제공된 정보 |
* * * *

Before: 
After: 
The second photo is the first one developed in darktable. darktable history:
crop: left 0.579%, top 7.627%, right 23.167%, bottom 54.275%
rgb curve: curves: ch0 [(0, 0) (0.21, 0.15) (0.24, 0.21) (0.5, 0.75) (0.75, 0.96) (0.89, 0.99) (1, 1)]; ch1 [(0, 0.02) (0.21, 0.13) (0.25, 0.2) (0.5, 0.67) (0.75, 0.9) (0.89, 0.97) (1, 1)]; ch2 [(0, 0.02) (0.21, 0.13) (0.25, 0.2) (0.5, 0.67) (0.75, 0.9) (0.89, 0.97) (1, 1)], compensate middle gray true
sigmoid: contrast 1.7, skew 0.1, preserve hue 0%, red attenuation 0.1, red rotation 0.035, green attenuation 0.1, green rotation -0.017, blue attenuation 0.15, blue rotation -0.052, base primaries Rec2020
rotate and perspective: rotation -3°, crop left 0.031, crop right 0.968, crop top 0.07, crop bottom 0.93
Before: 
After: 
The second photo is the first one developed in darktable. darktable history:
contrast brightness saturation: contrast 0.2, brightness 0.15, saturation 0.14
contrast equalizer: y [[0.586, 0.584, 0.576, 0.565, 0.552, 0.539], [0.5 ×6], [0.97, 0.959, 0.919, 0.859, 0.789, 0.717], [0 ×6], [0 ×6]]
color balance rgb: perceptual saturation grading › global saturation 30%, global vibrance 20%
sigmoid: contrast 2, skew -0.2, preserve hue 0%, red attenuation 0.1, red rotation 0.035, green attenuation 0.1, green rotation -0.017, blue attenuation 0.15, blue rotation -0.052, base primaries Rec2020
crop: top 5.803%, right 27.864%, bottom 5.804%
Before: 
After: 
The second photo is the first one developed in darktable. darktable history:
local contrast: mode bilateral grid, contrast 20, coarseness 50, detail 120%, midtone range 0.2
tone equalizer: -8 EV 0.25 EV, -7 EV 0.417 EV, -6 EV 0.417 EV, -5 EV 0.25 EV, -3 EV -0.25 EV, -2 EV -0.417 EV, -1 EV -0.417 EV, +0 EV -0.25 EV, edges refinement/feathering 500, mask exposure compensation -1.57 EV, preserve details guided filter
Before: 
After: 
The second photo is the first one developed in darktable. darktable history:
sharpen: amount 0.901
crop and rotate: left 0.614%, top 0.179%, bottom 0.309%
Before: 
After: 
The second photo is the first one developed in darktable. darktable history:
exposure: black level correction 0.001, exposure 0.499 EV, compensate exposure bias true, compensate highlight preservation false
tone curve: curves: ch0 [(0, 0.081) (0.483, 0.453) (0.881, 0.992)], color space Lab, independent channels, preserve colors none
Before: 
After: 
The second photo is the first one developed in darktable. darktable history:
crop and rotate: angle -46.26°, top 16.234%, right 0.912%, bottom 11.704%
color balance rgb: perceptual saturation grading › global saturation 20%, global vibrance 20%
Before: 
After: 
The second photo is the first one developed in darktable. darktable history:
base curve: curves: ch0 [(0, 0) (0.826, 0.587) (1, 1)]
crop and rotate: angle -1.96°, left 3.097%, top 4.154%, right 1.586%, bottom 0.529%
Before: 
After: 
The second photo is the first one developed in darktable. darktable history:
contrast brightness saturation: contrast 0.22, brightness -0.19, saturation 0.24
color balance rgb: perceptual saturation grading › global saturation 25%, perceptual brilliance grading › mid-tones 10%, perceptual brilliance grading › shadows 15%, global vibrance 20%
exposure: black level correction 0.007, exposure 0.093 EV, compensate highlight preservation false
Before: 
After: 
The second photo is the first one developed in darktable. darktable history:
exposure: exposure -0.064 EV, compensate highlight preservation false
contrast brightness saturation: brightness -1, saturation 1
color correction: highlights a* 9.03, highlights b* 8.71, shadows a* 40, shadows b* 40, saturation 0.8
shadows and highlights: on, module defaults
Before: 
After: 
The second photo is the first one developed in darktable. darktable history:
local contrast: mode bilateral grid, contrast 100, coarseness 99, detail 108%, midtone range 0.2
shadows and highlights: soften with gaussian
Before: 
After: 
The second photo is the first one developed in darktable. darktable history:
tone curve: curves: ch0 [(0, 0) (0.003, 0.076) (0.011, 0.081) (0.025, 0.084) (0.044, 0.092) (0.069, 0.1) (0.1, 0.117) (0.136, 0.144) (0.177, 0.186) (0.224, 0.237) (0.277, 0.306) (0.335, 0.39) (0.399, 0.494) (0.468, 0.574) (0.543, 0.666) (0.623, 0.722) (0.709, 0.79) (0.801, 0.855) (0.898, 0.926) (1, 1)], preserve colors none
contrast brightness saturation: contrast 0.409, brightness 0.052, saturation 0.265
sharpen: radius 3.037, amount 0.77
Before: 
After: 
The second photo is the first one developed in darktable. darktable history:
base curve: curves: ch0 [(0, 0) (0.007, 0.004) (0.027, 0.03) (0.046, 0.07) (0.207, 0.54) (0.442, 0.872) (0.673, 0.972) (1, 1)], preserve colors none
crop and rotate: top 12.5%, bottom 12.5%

* * * *

문제 | 데이터의 처음에서 시작해 "rotate and perspective: rotation"이(가) 들어 있는 줄에서 끝나는 줄들을 다시 쓰십시오. "second photo" 부분만 "edited photo"(으)로 바꾸고 나머지는 그대로 두십시오.

작성 답변 |
Before: 
After: 
The edited photo is the first one developed in darktable. darktable history:
crop: left 0.579%, top 7.627%, right 23.167%, bottom 54.275%
rgb curve: curves: ch0 [(0, 0) (0.21, 0.15) (0.24, 0.21) (0.5, 0.75) (0.75, 0.96) (0.89, 0.99) (1, 1)]; ch1 [(0, 0.02) (0.21, 0.13) (0.25, 0.2) (0.5, 0.67) (0.75, 0.9) (0.89, 0.97) (1, 1)]; ch2 [(0, 0.02) (0.21, 0.13) (0.25, 0.2) (0.5, 0.67) (0.75, 0.9) (0.89, 0.97) (1, 1)], compensate middle gray true
sigmoid: contrast 1.7, skew 0.1, preserve hue 0%, red attenuation 0.1, red rotation 0.035, green attenuation 0.1, green rotation -0.017, blue attenuation 0.15, blue rotation -0.052, base primaries Rec2020
rotate and perspective: rotation -3°, crop left 0.031, crop right 0.968, crop top 0.07, crop bottom 0.93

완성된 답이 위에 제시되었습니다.